Randevulaştığımız gün buluştuk. Tabii benim gözümde canlanan 42 yıl önceki o çelimsiz çocuk. Şimdi kırklı yaşlarda kocaman adam.
Konuştuk, eski anıları yadettik, Hocam elini öpebilir miyim dedi ve bir fotoğrafla da kaydetmiş oldu. 42 yıl geçse de hatırlanmak değer verilmek başka hangi meslekte vardır bilemem ama hayata yeniden başlasam yine aynı mesleği seçerdim.
Zor şartlarda görev yaptık. Köyün yolu, elektriği yoktu. Merkeze ulaşmak için 4-5 saat yaya gitmemiz gerekiyordu. Bir ay boyunca köyde kalırdık, ay başında maaşımızı almaya şehre giderdik. Yine böyle bir ay başında ertesi gün maaş almaya gideceğiz. Erkenden yattık. İki saat sonra ayağıma bir sürtünme ile uyandım. Anladım ki bu fare, bir ayağımla yorganı kaldırdım bir tekme atayım diye düşünürken yorganı açar açmaz fırladı gitti. Ben uyumaya devam ettim. Sabah erkenden yola çıktık.

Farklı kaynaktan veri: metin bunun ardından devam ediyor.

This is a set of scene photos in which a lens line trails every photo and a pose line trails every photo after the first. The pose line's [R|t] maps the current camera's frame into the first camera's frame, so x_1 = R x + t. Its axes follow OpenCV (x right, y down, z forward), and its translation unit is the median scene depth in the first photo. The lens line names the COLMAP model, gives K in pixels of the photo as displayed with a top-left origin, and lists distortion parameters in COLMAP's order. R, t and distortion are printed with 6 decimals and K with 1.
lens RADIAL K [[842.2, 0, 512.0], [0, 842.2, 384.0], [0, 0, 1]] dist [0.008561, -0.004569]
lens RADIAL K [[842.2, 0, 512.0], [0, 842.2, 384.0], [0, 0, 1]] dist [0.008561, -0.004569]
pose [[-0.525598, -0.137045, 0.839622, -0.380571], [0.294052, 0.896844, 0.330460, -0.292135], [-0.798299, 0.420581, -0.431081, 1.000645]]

Gece farenin girdiği aklıma geldi. Acaba gerçek mi rüya mı diye düşünürken arkadaşa “dün gece galiba benim yatağıma fare girdi” dedim. Bunun üzerine arkadaşım bir akşam önce de benim yatağıma girdi dedi. Fareler, akrepler, yılanlarla dost olmuştuk. Buna rağmen güzel anılarımızda kaldılar.
Oralar şimdi bambaşka bir yer olmuş. Köyün çevresinden doğan ırmağın kaynakları baraj yapılarak ekonomiye kazandırılmış. Yol yapılmış hem de asfalt yol.

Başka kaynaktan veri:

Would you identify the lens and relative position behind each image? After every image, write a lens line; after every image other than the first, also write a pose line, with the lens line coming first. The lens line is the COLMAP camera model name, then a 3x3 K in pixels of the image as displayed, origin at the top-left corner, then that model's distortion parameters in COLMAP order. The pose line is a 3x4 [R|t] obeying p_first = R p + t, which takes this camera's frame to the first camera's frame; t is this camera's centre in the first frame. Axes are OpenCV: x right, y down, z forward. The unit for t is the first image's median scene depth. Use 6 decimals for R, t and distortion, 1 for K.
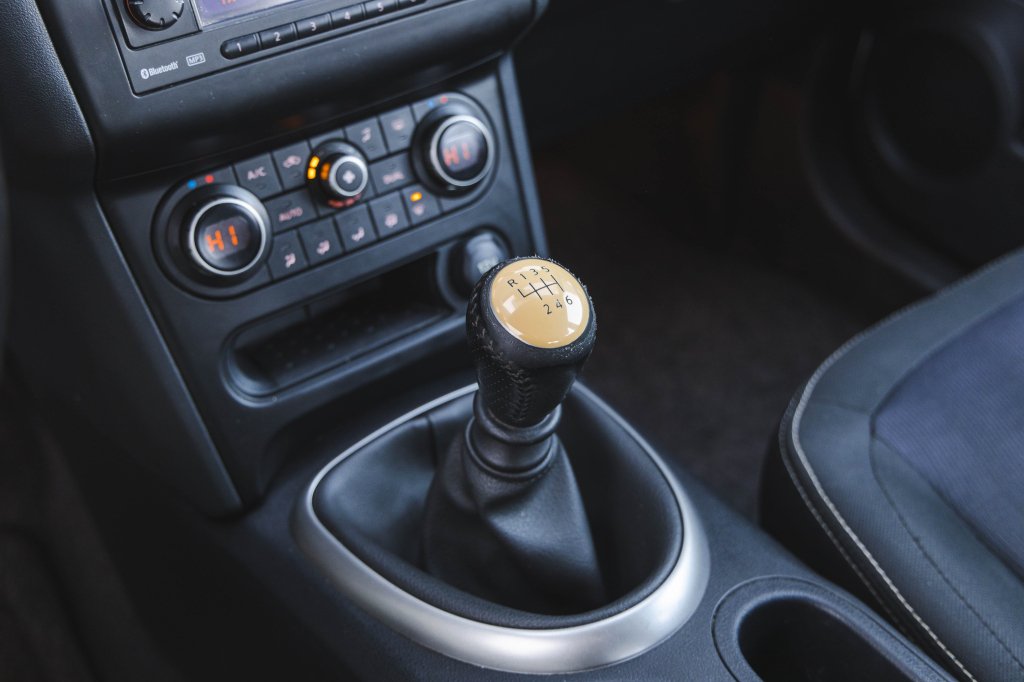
lens RADIAL K [[1066.6, 0, 512.0], [0, 1066.6, 341.0], [0, 0, 1]] dist [-0.053796, 0.018724]
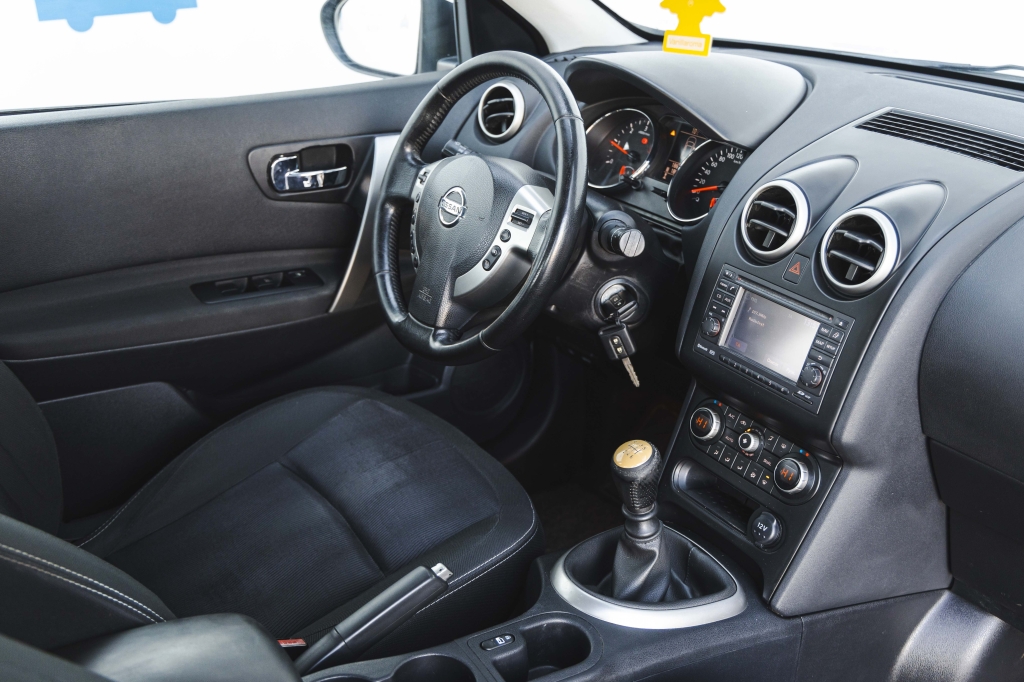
lens RADIAL K [[1066.6, 0, 512.0], [0, 1066.6, 341.0], [0, 0, 1]] dist [-0.053796, 0.018724]
pose [[-0.054335, 0.397853, -0.915839, 1.845292], [-0.672672, 0.663254, 0.328035, -0.700950], [0.737943, 0.633883, 0.231587, -0.010920]]
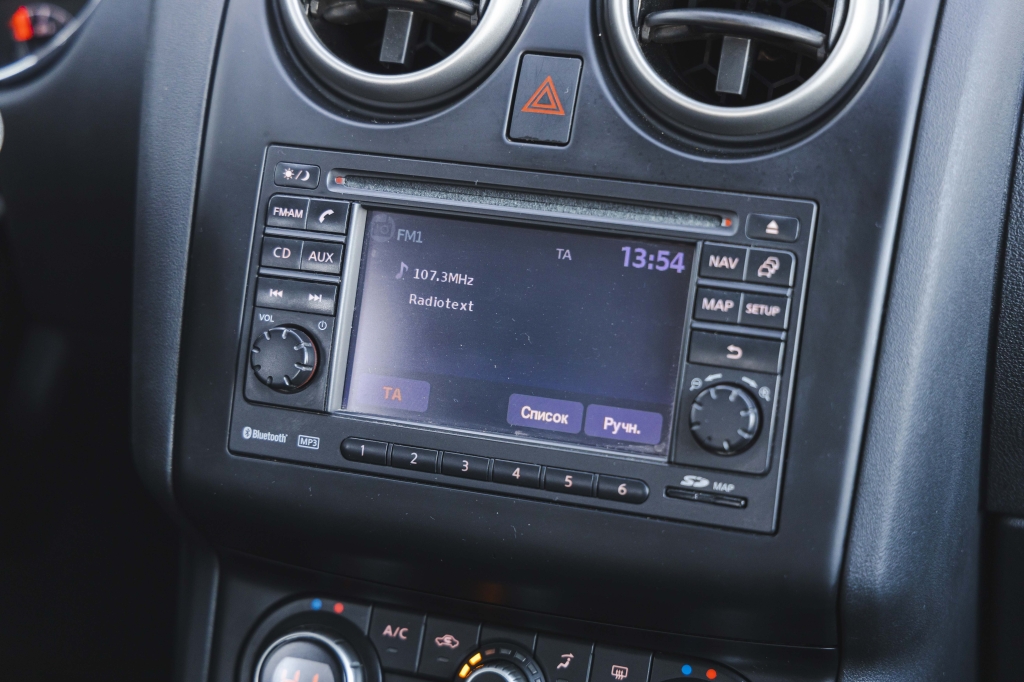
lens RADIAL K [[2064.5, 0, 512.0], [0, 2064.5, 341.0], [0, 0, 1]] dist [-0.011274, 0.021310]
pose [[0.581747, 0.273065, -0.766163, 0.804988], [-0.548841, 0.826977, -0.121994, -0.189977], [0.600287, 0.491471, 0.630961, 0.069284]]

O yıllara ait bir de yol hikayemiz vardır.
Maraş’ta kura çektik, yatak yorgan yiyecek vs ihtiyaçlarımızı aldık iki öğretmen bir kamyon kasasında yakın bir köye geldik. Yakın dedimse yine bir günlük yol. Orada o gece kaldık. Sabah köyden 75 tl ye birer katır kiraladık ve yola çıktık. Akşama köye vardığımızda benim ayakkabılar parçalandı. Katır sırtındaki yiyecekleri ve deterjanı aynı yere koymuşuz, deterjan kutusundaki bütün deterjan pirinç, mercimek gibi kuru gıdaların içine karışmış. Yemek yaparken bir bidon su ile anca temizleniyordu.
Zor günlerdi ama mutluyduk.
Bu gün her imkanımız var, hayat daha kolay ama insanlar mutsuz.
Tabi bu mutsuzluğun baş kaynağı da ekonomik. Son bir yılda reel gelirlerin gerilemesi öğretmenleri de etkiledi. Bir çok insan ek gelir peşinde.
Yöneticilerimiz acı reçetelerden bahsetmekteler. Kabulümüz ancak bir şartımız var, o reçeteyi önce kendileri içmeli. İtibardan tasarruf olmaz deyip Kıbrıs’a 7-8 uçakla pikniğe gitmek, bir saray da Kıbrıs’a yapmak hem gerçekçi değil hem de vicdanlı değil.
Tüm öğretmenlerin öğretmeler günü kutlu olsun.